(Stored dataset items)
* * * * * * *
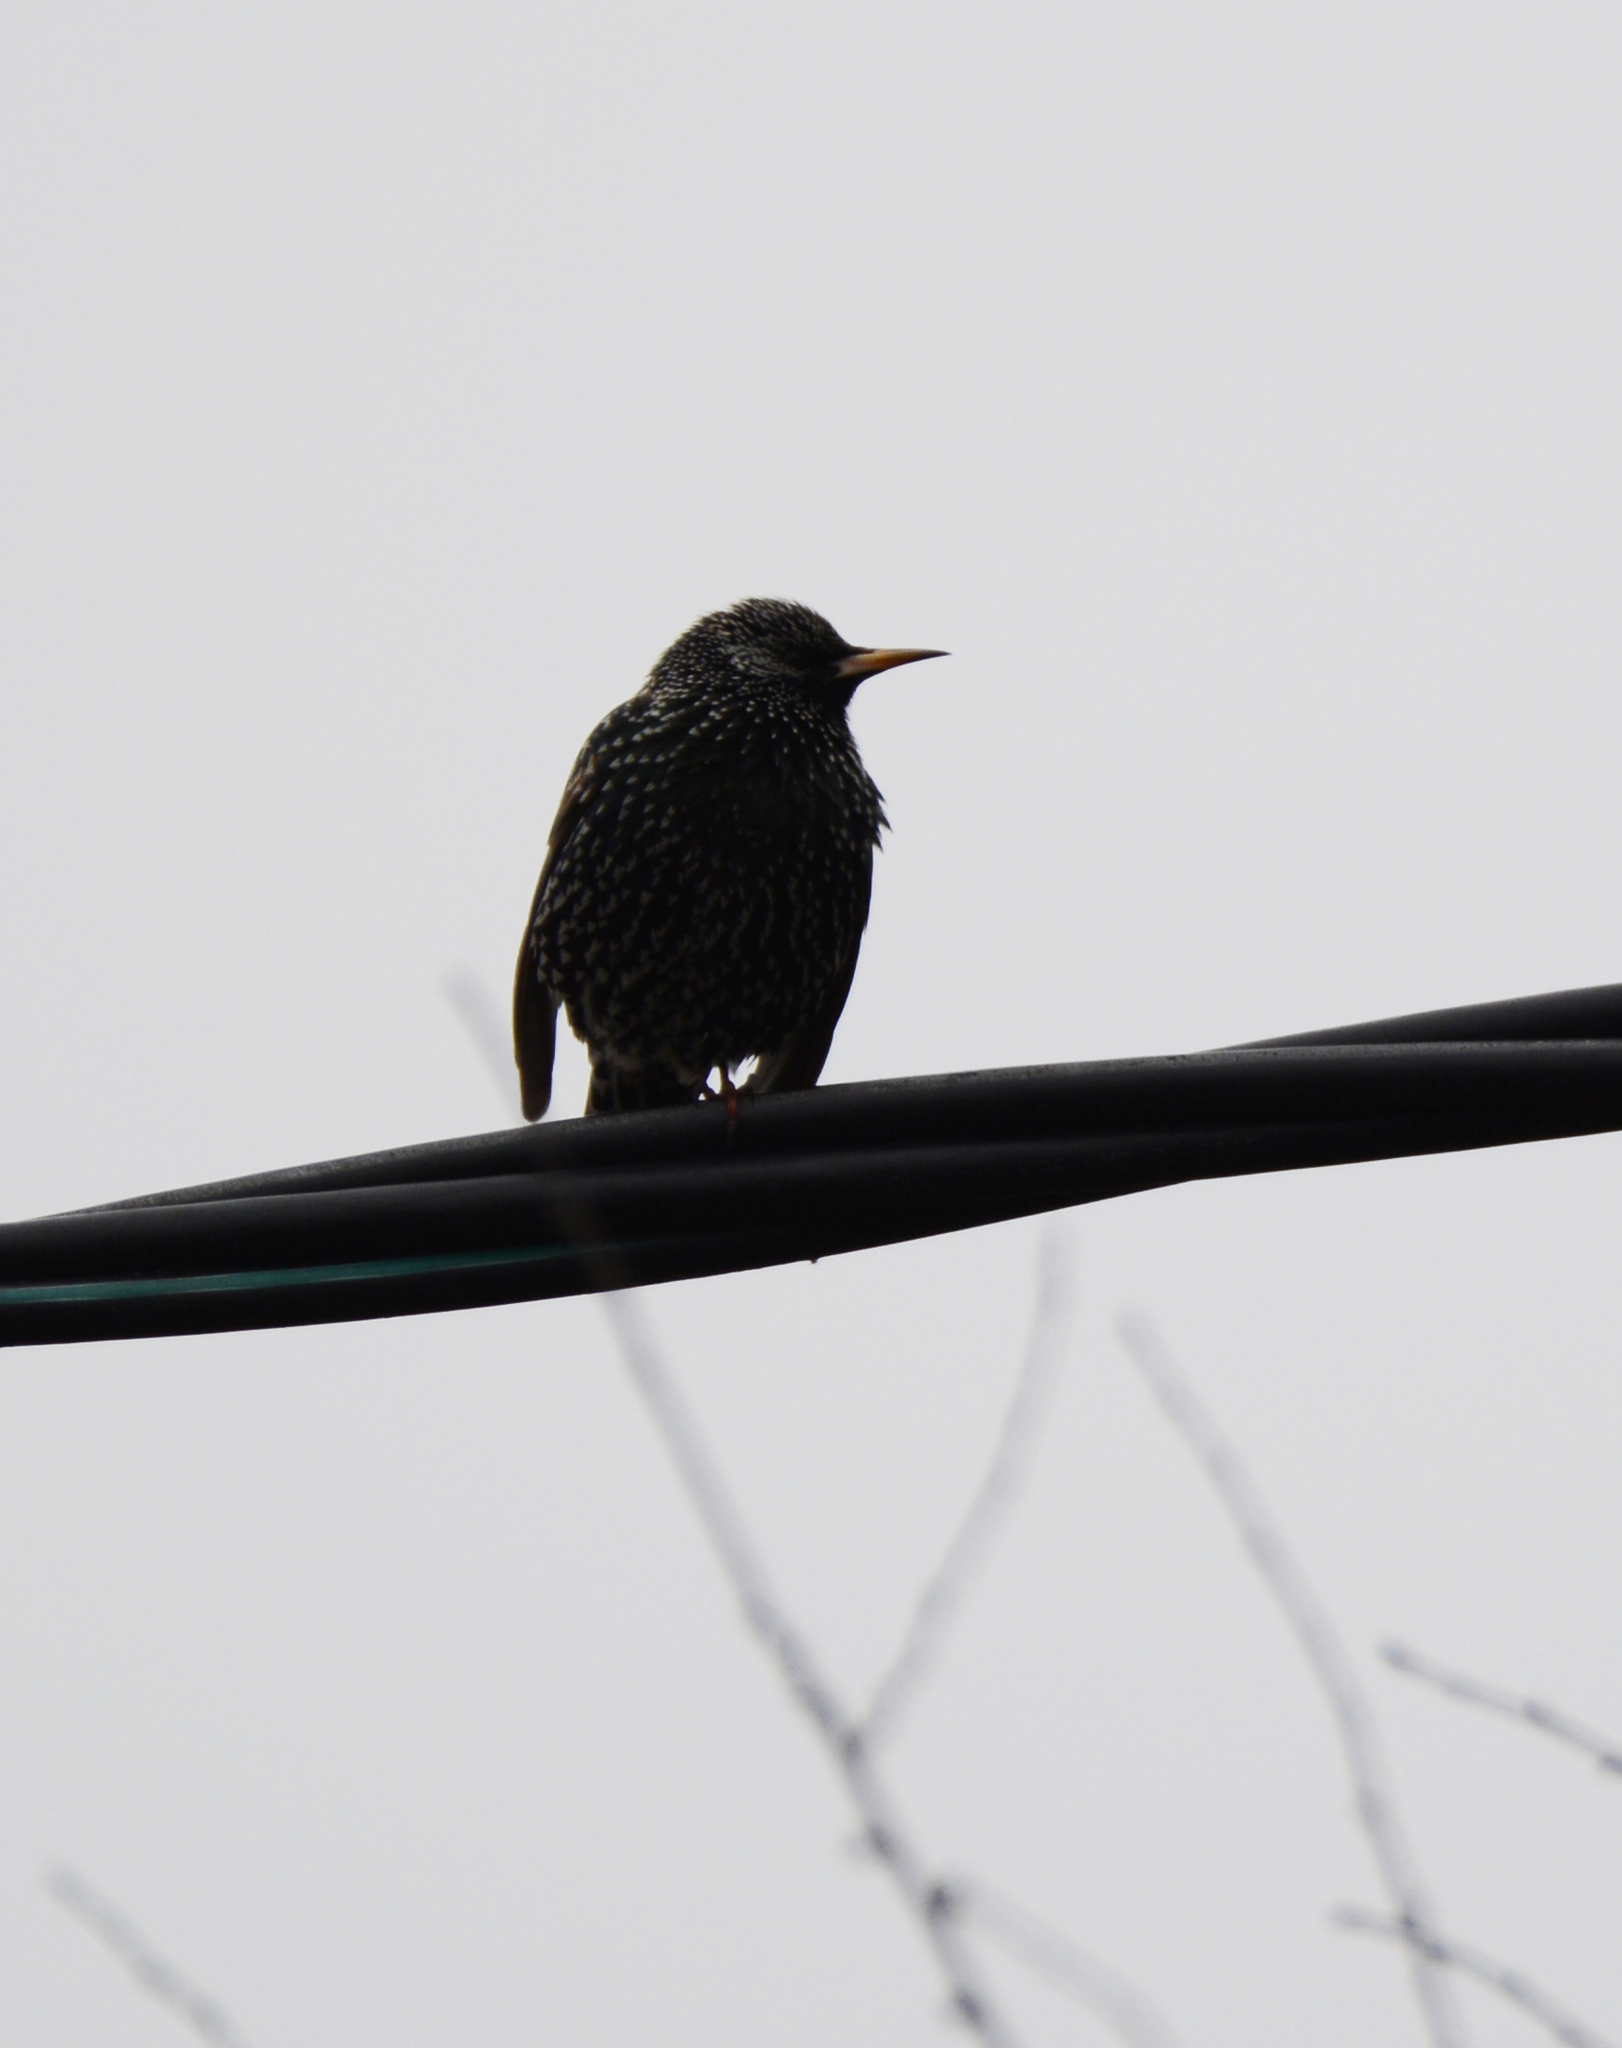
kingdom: Animalia
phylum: Chordata
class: Aves
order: Passeriformes
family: Sturnidae
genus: Sturnus
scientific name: Sturnus vulgaris
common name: Common starling
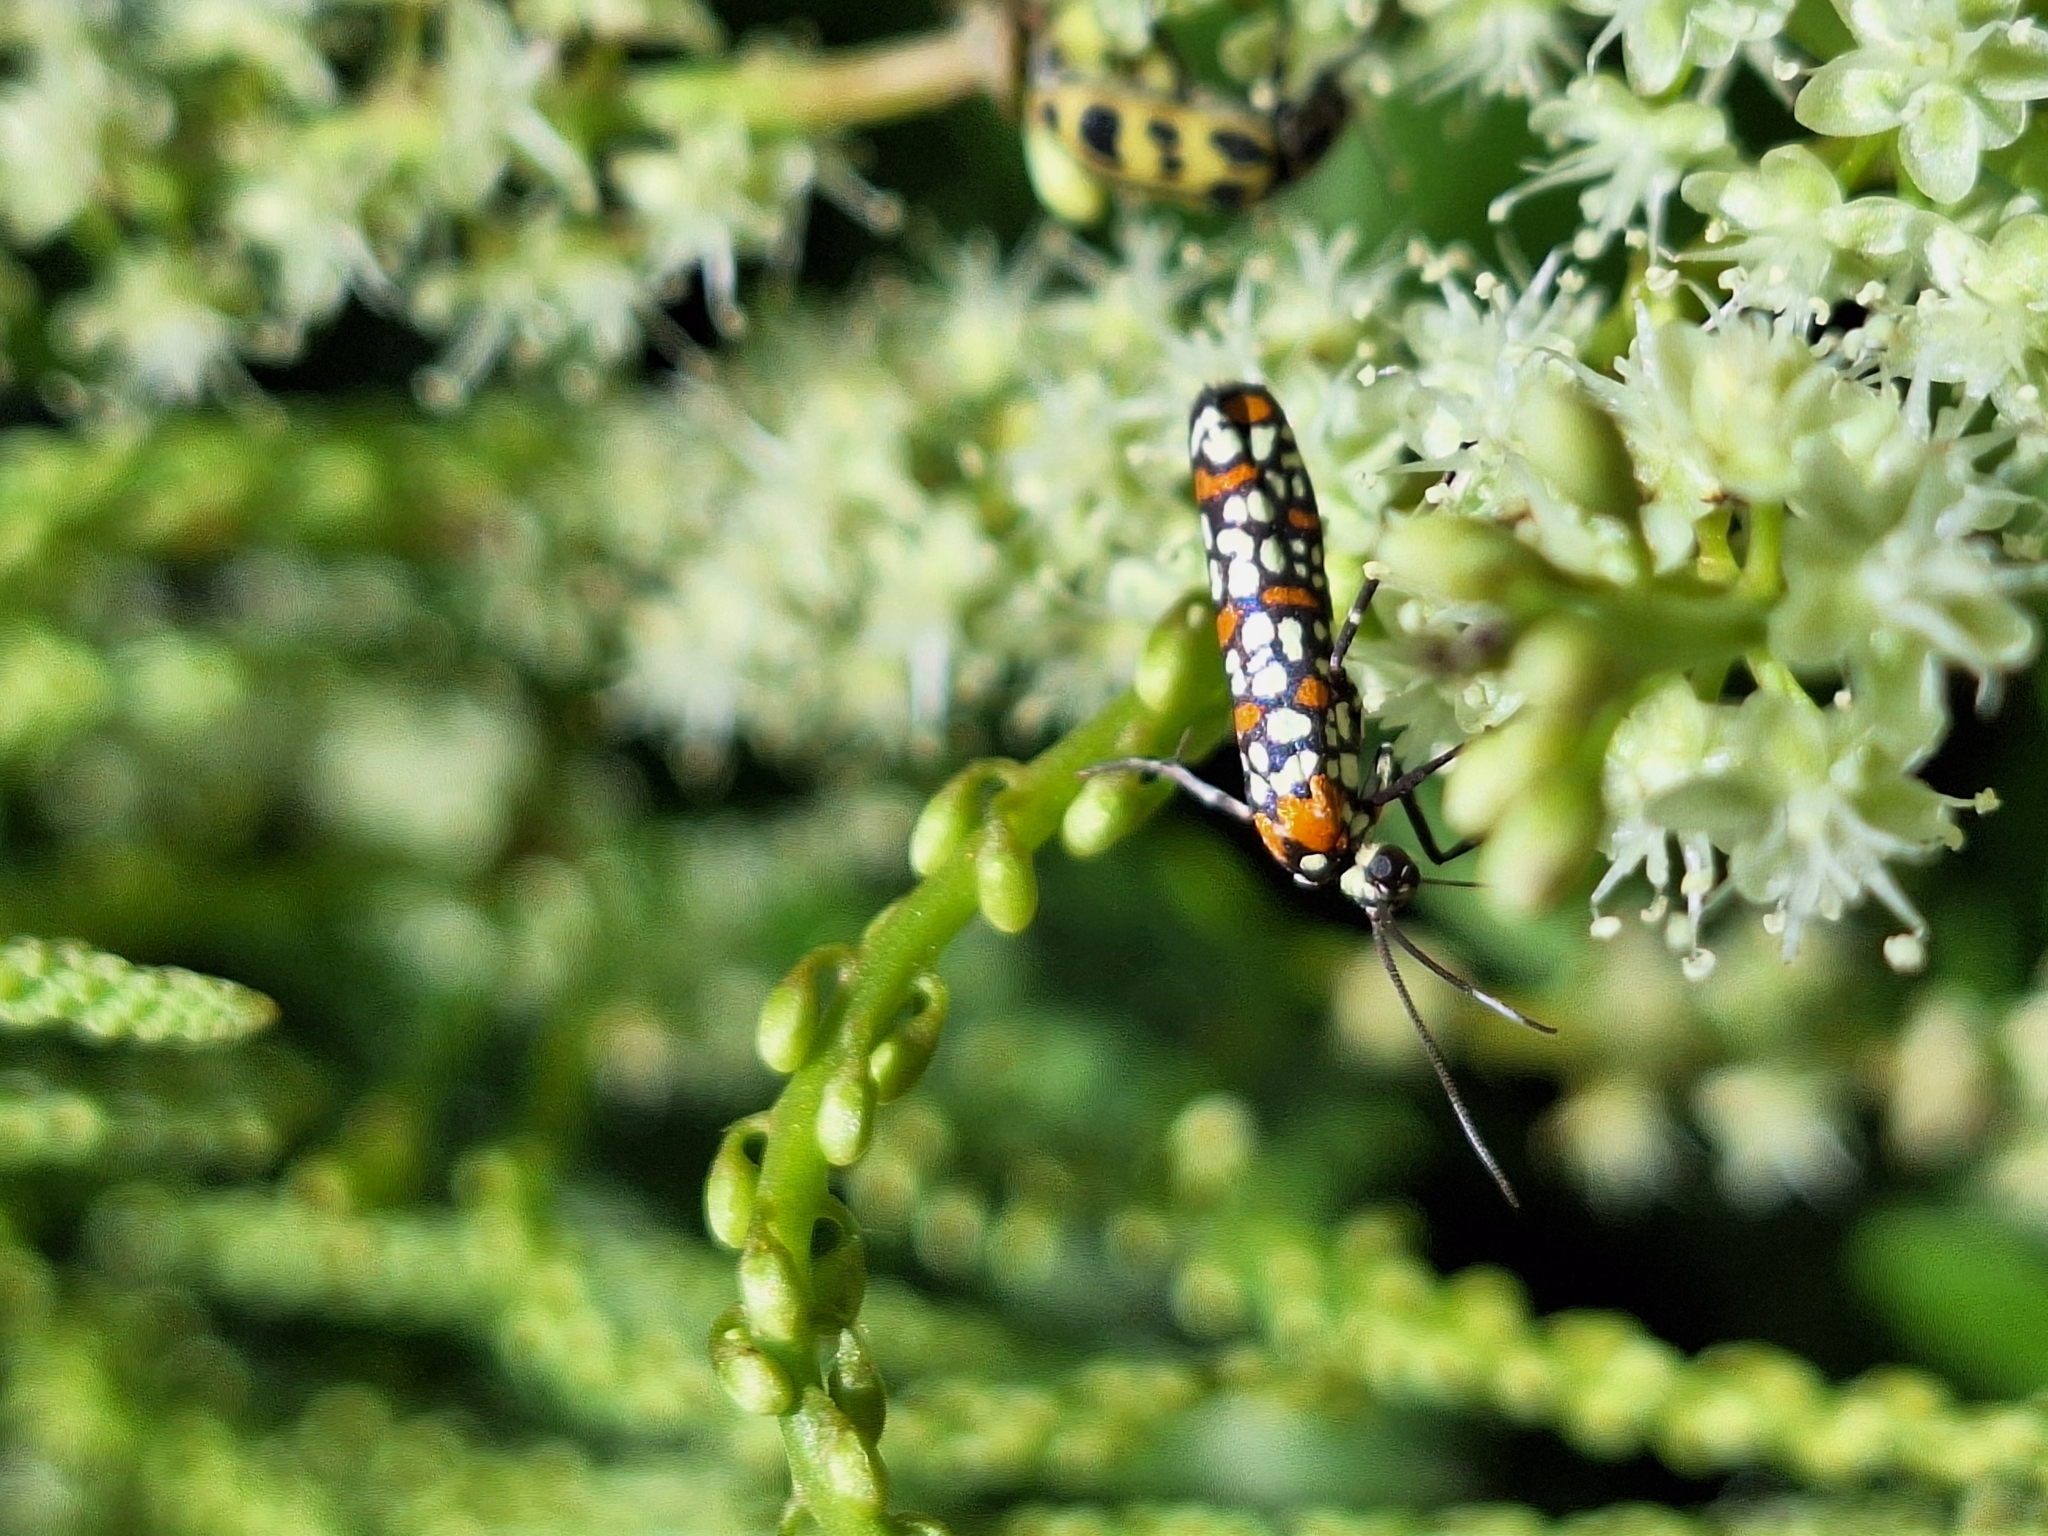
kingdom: Animalia
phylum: Arthropoda
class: Insecta
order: Lepidoptera
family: Attevidae
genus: Atteva
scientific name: Atteva punctella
* * * * * * *
### STATED GOAL
Copy out every text line of the items above word for word, leaving out the pictures.

### OUTPUT OF THE TASK
kingdom: Animalia
phylum: Chordata
class: Aves
order: Passeriformes
family: Sturnidae
genus: Sturnus
scientific name: Sturnus vulgaris
common name: Common starling
kingdom: Animalia
phylum: Arthropoda
class: Insecta
order: Lepidoptera
family: Attevidae
genus: Atteva
scientific name: Atteva punctella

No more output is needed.